| Input |

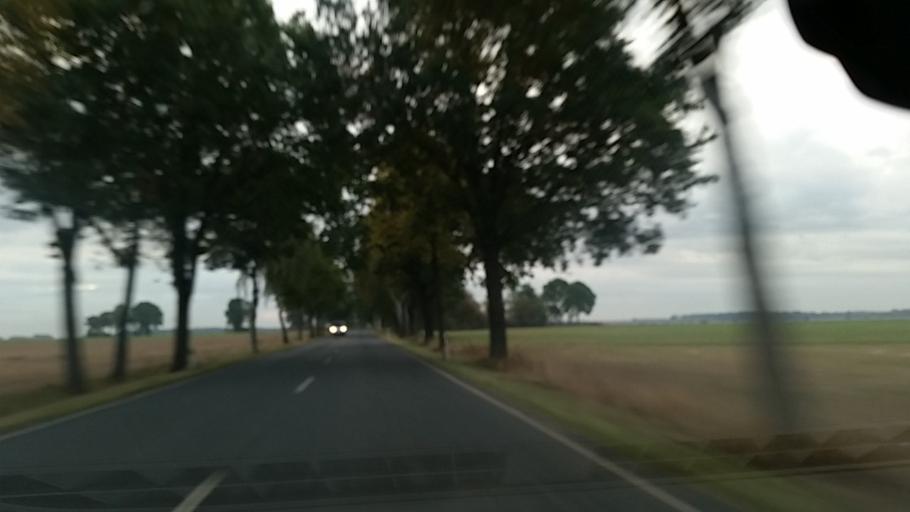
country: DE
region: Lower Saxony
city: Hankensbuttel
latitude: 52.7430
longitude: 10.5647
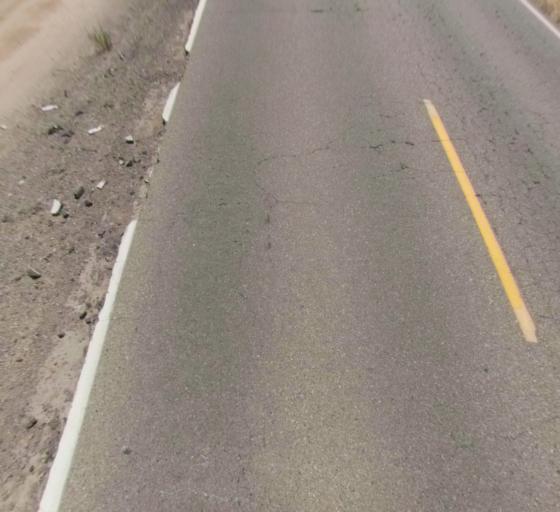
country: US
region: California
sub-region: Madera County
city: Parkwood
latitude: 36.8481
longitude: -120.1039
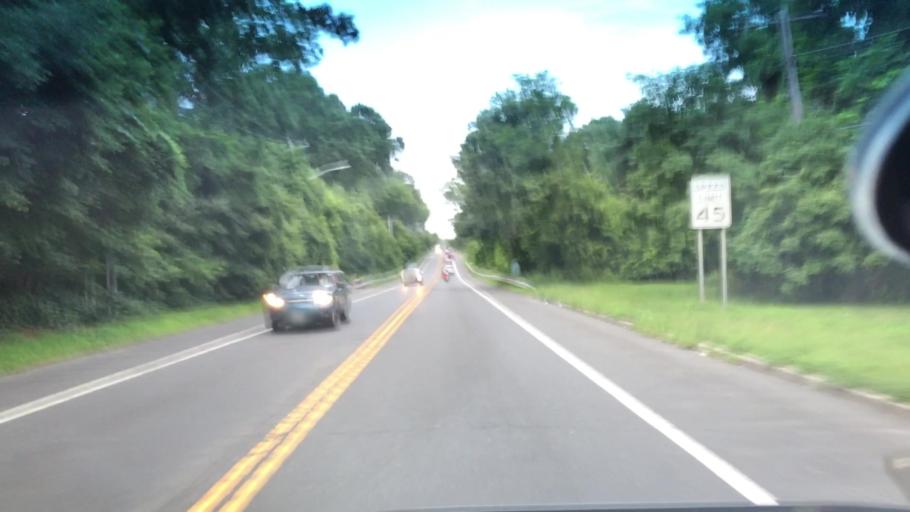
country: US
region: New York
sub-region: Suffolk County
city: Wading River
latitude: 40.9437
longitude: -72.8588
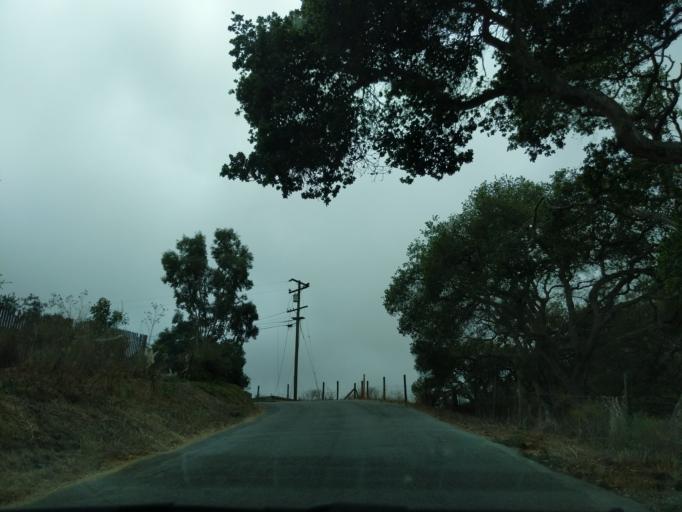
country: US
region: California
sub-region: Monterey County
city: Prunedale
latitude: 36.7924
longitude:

| Task requirements |
Copy out every one of the records above again, word for word, but leave out the pictures.

| Exercise answer |
country: DE
region: Lower Saxony
city: Hankensbuttel
latitude: 52.7430
longitude: 10.5647
country: US
region: California
sub-region: Madera County
city: Parkwood
latitude: 36.8481
longitude: -120.1039
country: US
region: New York
sub-region: Suffolk County
city: Wading River
latitude: 40.9437
longitude: -72.8588
country: US
region: California
sub-region: Monterey County
city: Prunedale
latitude: 36.7924
longitude:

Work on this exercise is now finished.